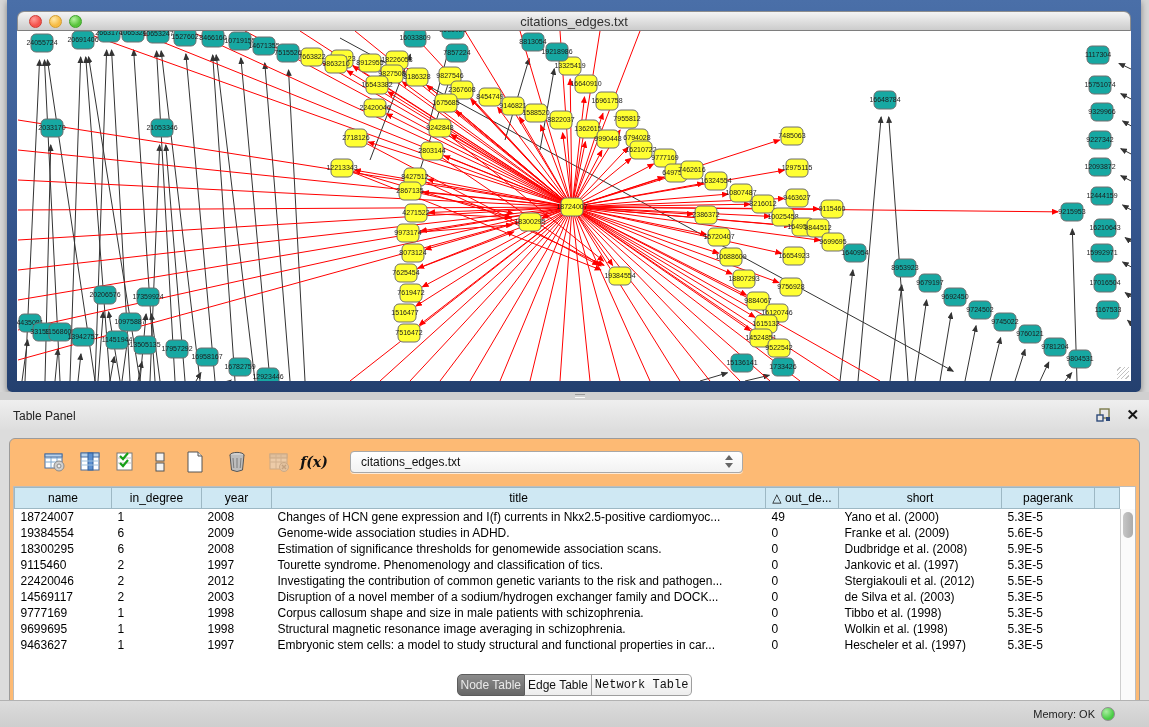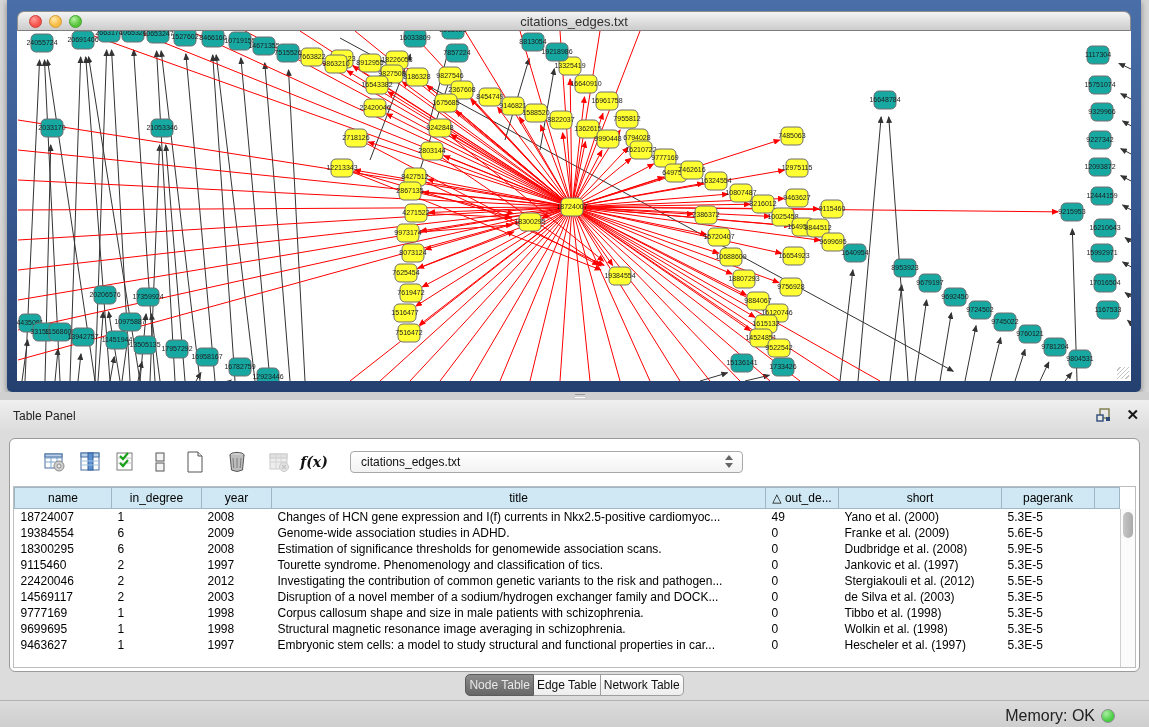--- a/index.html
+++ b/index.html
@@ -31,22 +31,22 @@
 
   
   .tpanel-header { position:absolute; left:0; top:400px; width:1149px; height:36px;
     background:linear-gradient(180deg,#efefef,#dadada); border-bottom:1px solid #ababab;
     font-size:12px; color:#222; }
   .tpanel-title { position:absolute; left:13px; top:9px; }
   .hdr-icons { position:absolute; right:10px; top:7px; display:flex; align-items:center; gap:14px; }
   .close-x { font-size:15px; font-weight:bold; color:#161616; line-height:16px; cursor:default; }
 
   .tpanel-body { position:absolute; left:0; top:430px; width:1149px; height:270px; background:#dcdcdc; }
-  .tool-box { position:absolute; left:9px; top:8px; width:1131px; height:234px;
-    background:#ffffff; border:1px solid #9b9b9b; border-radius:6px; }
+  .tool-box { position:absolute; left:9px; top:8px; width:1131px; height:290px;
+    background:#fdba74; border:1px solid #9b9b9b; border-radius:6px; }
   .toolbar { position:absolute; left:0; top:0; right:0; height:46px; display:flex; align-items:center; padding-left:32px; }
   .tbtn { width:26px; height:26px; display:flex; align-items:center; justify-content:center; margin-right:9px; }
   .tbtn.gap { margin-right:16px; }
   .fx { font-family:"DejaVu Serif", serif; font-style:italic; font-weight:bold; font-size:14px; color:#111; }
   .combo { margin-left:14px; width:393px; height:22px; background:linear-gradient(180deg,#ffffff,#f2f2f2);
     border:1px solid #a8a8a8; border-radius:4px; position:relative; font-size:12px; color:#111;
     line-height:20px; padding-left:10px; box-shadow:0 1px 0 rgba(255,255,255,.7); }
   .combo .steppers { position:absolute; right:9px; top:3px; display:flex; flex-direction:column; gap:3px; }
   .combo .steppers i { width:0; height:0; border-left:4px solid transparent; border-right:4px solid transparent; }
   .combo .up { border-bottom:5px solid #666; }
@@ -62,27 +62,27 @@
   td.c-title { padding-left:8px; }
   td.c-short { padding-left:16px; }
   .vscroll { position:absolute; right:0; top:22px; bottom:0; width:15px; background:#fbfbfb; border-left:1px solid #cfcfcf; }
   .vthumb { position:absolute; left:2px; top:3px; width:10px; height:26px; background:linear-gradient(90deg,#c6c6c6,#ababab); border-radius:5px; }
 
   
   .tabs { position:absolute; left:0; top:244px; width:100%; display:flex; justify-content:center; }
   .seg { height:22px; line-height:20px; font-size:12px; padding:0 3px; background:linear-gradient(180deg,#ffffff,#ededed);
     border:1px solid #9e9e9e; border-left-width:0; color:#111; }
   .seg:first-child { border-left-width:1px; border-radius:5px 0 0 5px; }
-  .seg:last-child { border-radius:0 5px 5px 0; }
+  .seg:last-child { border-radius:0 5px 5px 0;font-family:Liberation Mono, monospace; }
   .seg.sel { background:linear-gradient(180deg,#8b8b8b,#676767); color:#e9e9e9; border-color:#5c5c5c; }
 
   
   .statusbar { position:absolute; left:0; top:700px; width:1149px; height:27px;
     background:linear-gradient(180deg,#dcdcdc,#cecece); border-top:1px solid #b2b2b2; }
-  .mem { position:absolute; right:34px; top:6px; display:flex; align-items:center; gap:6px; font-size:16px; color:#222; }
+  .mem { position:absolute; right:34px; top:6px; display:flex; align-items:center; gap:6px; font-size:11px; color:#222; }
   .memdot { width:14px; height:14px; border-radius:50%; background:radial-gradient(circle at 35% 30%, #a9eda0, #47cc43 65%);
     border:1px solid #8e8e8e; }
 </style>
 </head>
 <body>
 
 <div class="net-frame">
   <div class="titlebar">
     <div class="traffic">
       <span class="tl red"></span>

++++++

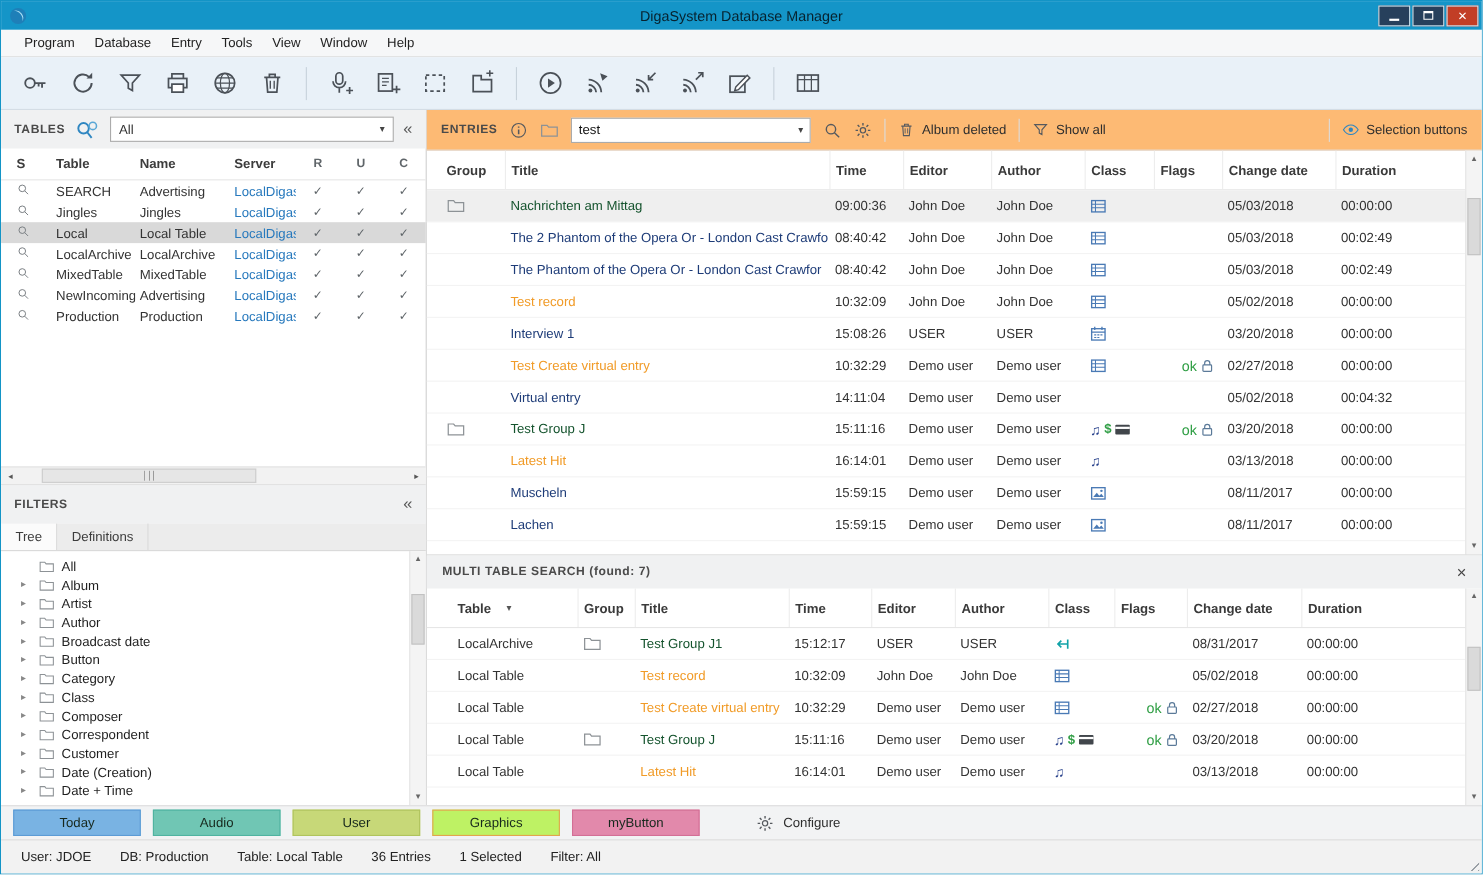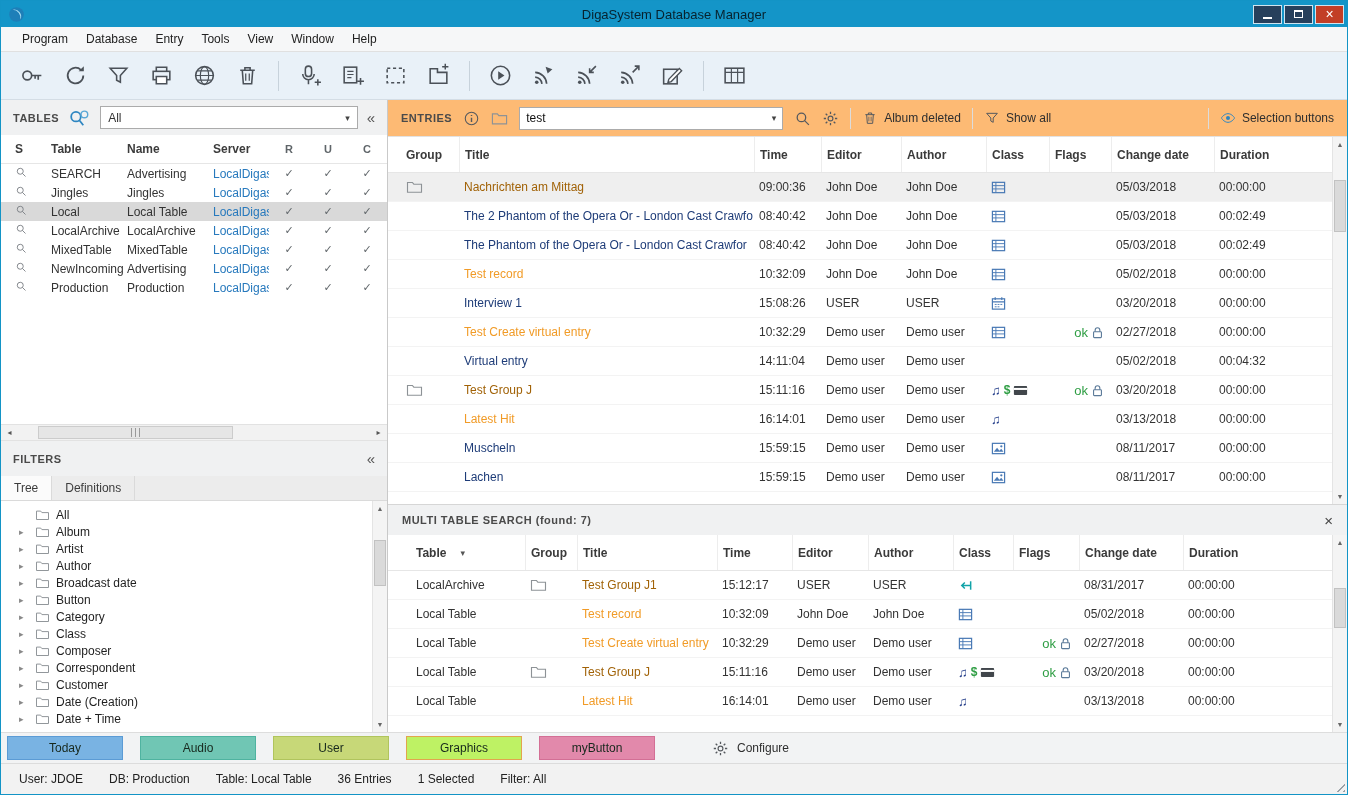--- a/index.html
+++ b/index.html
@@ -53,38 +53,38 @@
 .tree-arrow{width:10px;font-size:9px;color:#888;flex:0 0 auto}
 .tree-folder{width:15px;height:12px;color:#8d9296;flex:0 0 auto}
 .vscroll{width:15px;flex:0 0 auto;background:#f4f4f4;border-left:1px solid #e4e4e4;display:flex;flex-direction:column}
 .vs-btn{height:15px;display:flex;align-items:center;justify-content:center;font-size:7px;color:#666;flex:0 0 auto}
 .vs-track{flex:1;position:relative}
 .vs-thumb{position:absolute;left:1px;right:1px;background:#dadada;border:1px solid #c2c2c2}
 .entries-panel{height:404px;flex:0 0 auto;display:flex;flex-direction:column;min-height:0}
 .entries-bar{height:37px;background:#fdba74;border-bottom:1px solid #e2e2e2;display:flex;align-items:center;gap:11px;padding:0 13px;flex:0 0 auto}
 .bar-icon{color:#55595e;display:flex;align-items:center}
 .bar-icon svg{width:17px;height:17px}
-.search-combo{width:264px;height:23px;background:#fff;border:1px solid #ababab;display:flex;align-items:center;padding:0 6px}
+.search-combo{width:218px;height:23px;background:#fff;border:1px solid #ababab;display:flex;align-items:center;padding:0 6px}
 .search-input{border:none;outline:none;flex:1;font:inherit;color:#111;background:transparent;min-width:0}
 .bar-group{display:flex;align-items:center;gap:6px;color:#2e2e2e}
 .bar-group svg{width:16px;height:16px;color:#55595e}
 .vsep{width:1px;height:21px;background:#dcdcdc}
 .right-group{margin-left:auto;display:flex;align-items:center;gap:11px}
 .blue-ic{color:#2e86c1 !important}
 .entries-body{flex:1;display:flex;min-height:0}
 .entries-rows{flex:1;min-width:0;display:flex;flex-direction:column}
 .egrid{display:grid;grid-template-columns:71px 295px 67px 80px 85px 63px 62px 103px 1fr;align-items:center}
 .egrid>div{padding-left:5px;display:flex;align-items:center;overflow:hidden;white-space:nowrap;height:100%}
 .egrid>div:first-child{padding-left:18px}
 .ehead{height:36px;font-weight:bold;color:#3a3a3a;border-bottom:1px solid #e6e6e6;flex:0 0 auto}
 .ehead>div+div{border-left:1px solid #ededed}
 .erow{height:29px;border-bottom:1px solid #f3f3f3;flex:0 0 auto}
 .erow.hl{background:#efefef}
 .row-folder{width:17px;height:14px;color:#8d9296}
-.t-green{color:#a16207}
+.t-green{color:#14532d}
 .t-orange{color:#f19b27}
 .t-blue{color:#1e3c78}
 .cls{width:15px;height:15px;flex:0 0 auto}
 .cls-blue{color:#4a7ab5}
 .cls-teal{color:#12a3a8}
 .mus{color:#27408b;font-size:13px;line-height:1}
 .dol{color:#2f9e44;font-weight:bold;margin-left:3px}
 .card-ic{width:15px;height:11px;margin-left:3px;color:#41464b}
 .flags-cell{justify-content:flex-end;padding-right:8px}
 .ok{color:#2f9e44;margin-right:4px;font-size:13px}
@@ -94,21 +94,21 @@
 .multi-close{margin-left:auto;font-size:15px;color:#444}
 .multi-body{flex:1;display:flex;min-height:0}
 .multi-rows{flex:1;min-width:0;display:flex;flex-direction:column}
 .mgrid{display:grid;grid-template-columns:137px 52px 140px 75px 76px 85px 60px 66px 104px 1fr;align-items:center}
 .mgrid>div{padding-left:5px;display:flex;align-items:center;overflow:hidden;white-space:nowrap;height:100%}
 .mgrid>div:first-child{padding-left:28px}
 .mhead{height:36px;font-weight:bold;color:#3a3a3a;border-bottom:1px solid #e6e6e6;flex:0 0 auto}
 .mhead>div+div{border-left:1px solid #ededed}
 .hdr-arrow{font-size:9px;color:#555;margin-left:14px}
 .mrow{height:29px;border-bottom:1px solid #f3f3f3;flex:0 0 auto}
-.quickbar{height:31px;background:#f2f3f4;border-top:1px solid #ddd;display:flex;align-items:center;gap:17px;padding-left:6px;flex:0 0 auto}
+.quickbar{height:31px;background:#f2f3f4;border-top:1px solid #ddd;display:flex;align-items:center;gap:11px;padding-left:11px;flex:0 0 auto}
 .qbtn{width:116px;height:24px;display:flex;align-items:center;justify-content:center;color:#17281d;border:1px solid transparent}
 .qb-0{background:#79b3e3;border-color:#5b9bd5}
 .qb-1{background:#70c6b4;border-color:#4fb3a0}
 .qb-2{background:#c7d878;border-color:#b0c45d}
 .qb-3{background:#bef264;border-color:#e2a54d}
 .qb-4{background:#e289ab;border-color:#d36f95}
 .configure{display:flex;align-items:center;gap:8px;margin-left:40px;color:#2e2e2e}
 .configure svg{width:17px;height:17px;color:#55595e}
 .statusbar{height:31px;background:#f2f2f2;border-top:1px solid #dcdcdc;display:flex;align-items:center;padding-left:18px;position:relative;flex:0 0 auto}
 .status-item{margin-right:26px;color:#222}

++++++

To-do item -> Return every line in the listing that contains the word "arrow".

Result ->
 .tree-arrow{width:10px;font-size:9px;color:#888;flex:0 0 auto}
 .hdr-arrow{font-size:9px;color:#555;margin-left:14px}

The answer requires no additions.